→ **TASK**
Exact copy, pictures excluded: write out every line below.

→ **DATA**
============================================================
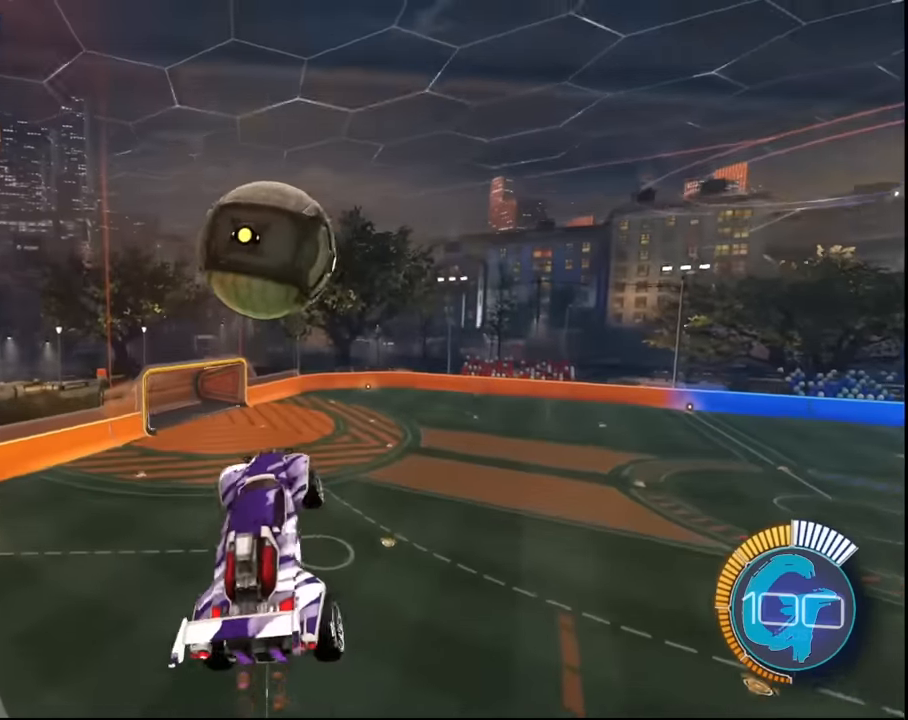
{"buttons": ["R2"], "left_stick": "center", "right_stick": "center", "events": [[233, "R2", "down"], [267, "left_stick", "left"], [334, "left_stick", "center"]]}
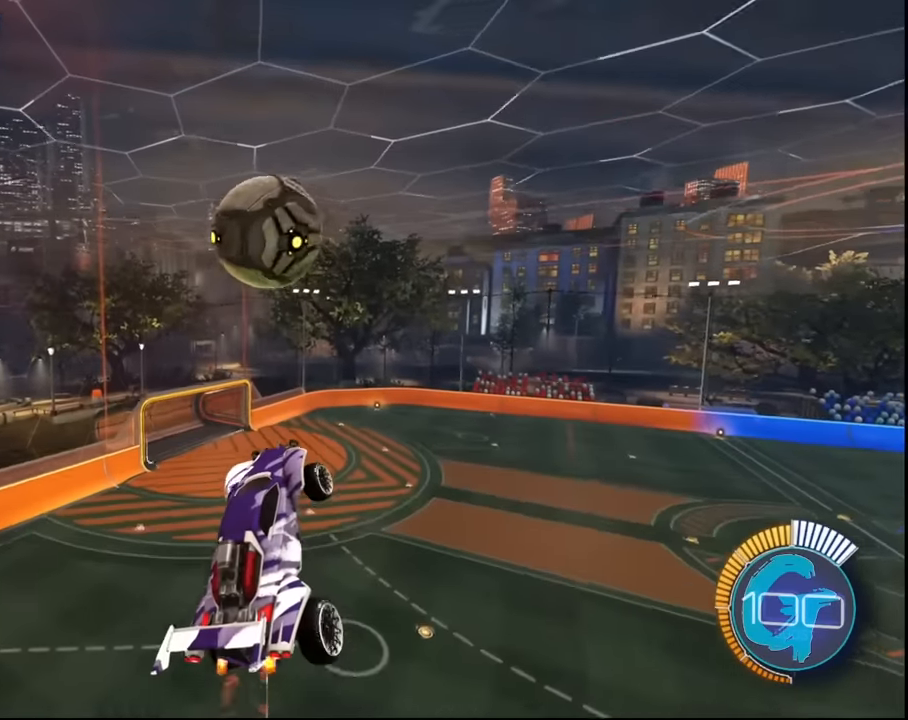
{"buttons": ["R2"], "left_stick": "center", "right_stick": "center", "events": []}
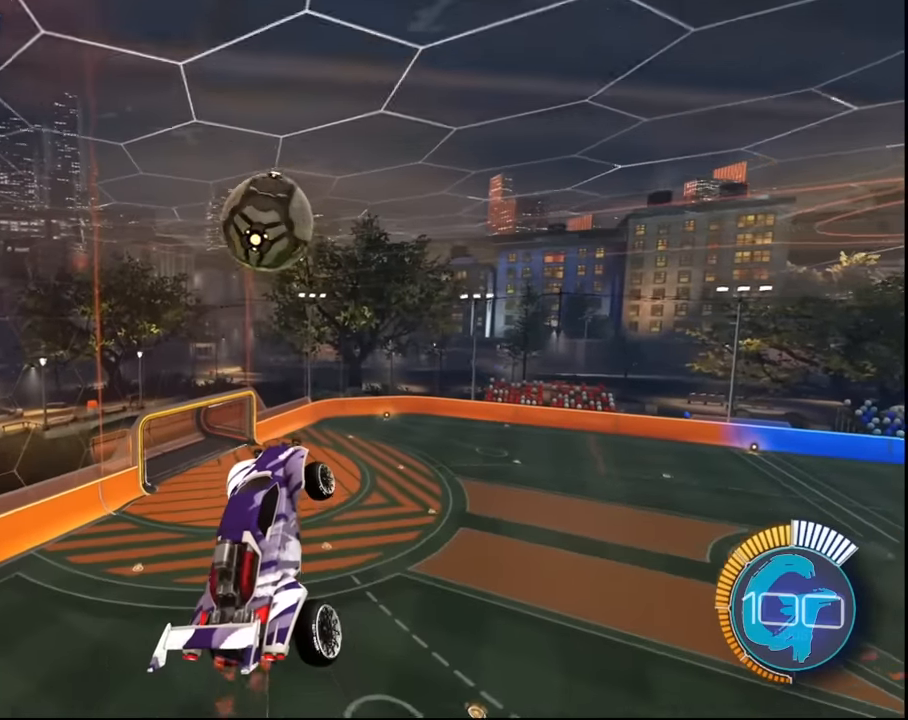
{"buttons": [], "left_stick": "center", "right_stick": "center", "events": [[233, "R2", "up"]]}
============================================================
→ **ANSWER SPACE**
{"buttons": ["R2"], "left_stick": "center", "right_stick": "center", "events": [[233, "R2", "down"], [267, "left_stick", "left"], [334, "left_stick", "center"]]}
{"buttons": ["R2"], "left_stick": "center", "right_stick": "center", "events": []}
{"buttons": [], "left_stick": "center", "right_stick": "center", "events": [[233, "R2", "up"]]}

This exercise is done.